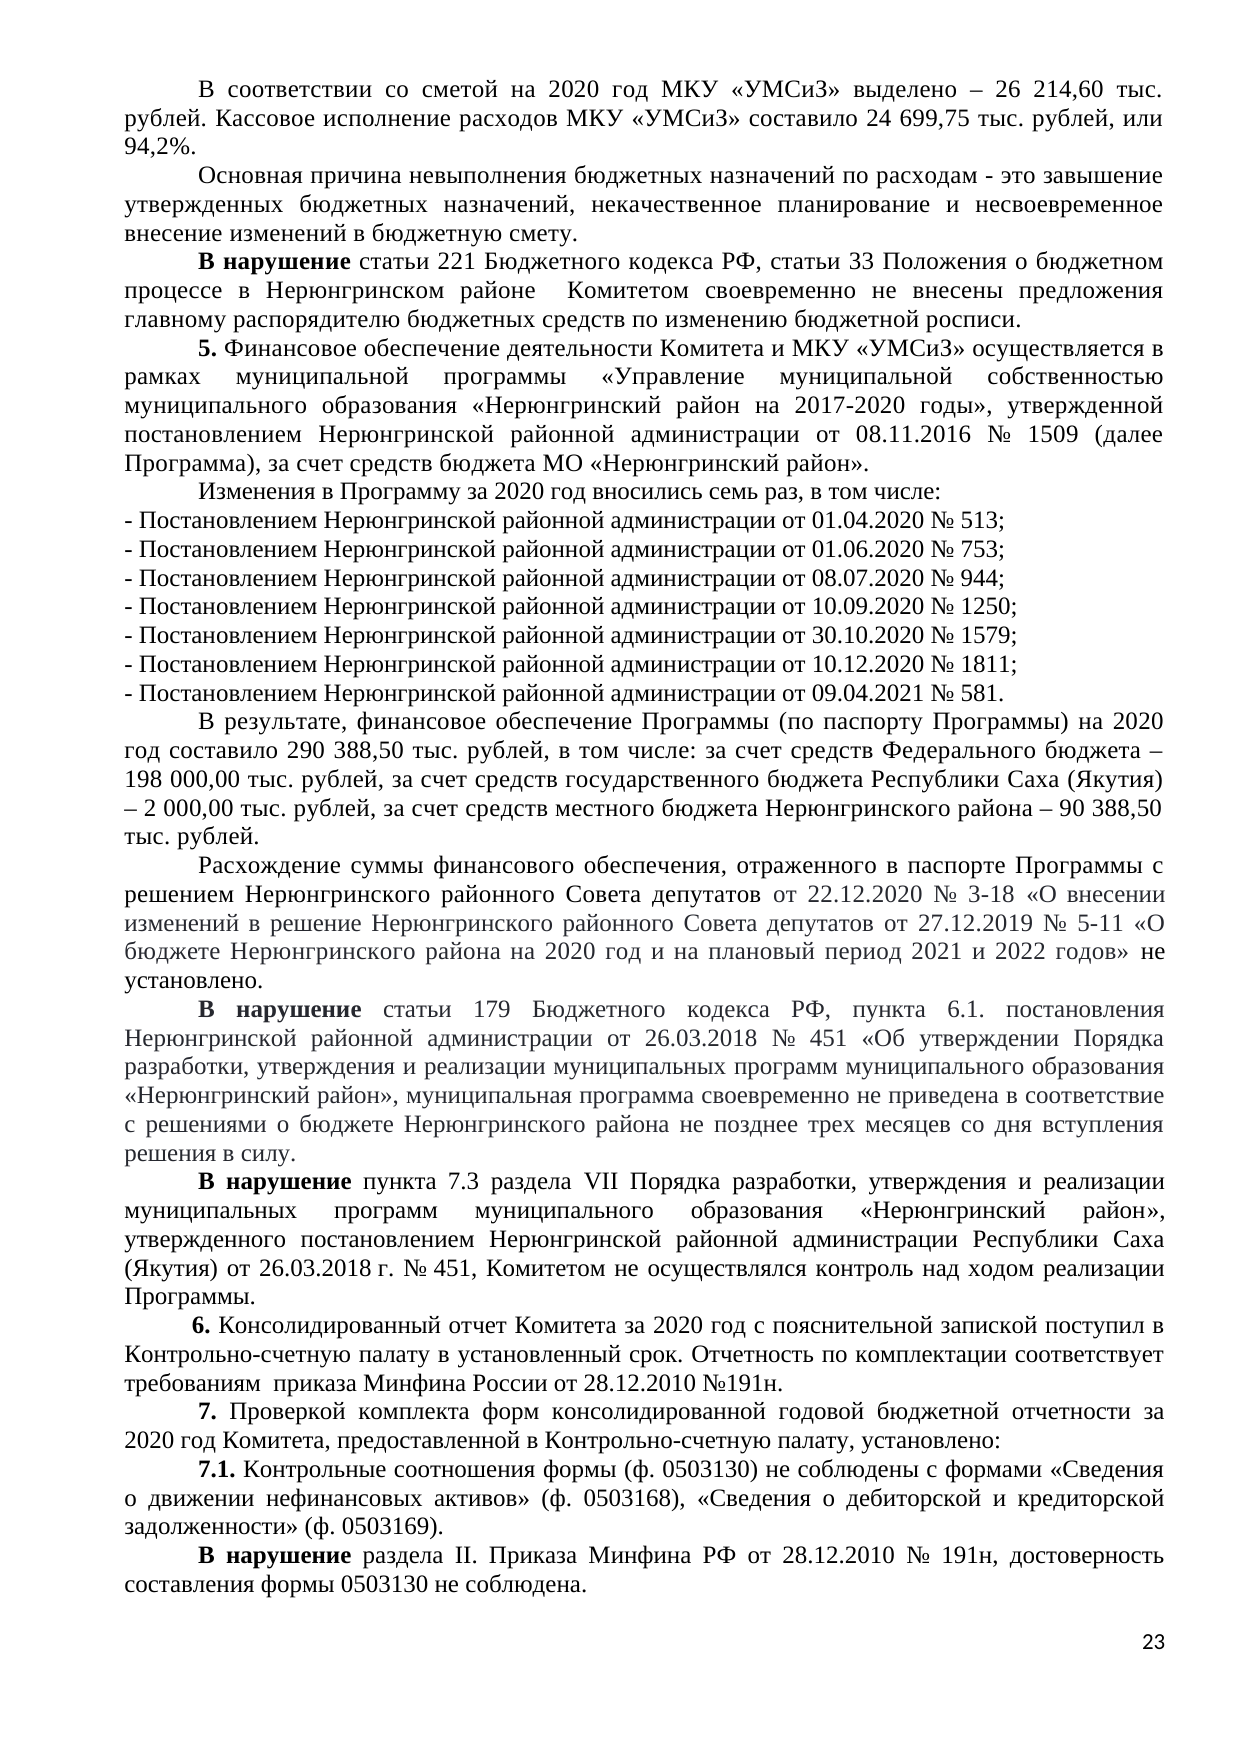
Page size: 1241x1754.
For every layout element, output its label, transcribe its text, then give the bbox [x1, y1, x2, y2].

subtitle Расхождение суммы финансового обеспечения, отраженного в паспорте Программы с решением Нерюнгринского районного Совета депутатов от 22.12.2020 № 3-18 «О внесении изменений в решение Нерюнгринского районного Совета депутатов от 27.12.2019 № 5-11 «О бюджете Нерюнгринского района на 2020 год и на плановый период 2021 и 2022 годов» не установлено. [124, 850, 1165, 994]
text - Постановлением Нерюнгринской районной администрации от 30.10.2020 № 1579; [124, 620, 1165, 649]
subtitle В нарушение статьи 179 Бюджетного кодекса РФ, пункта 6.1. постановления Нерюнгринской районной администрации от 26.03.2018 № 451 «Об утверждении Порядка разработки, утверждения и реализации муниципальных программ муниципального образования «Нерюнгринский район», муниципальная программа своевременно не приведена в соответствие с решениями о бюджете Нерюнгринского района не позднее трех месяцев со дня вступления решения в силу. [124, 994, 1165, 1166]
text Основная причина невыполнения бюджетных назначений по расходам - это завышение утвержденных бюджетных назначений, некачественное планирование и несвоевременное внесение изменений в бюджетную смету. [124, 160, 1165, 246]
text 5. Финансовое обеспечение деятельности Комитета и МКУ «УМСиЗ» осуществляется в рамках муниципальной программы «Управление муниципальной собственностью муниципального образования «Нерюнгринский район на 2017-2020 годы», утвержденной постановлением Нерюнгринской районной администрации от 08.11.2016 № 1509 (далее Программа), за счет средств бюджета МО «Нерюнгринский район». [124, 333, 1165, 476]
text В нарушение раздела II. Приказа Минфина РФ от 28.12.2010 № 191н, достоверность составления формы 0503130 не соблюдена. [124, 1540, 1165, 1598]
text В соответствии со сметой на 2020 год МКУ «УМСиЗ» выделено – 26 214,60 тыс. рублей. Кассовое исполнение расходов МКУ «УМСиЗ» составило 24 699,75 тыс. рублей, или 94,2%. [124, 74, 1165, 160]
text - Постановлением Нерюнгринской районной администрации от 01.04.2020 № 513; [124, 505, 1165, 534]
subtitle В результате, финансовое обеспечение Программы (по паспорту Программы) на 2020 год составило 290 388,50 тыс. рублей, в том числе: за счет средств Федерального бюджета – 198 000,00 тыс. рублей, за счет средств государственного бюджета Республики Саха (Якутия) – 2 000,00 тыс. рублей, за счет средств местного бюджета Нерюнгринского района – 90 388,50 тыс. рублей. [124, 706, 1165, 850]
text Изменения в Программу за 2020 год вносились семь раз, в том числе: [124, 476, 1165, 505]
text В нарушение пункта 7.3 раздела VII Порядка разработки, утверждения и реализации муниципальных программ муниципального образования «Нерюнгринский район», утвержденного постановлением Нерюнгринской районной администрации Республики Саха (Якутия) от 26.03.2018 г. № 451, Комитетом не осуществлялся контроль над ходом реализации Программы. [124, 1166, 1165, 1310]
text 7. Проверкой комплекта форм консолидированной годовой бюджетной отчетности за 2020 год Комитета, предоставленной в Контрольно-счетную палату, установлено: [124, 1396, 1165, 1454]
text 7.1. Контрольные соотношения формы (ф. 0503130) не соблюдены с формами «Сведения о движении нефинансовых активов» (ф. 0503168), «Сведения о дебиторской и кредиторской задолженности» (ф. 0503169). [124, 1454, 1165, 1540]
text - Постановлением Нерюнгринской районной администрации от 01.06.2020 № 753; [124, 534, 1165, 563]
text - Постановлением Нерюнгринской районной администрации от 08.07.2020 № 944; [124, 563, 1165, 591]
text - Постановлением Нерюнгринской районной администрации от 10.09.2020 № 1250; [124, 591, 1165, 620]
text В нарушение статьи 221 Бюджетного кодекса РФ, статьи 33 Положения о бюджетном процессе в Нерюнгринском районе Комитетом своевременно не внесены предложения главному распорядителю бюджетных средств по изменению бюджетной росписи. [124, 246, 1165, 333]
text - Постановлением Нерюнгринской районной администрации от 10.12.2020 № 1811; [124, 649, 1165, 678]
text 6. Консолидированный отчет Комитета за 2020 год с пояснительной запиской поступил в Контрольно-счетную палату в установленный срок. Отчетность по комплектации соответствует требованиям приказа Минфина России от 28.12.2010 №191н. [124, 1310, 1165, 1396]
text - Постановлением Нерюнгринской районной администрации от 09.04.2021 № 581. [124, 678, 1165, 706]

#####

Your assignment
Search the material for "раздела" and copy each matching line.

Solved exercise
text В нарушение раздела II. Приказа Минфина РФ от 28.12.2010 № 191н, достоверность составления формы 0503130 не соблюдена. [124, 1540, 1165, 1598]
text В нарушение пункта 7.3 раздела VII Порядка разработки, утверждения и реализации муниципальных программ муниципального образования «Нерюнгринский район», утвержденного постановлением Нерюнгринской районной администрации Республики Саха (Якутия) от 26.03.2018 г. № 451, Комитетом не осуществлялся контроль над ходом реализации Программы. [124, 1166, 1165, 1310]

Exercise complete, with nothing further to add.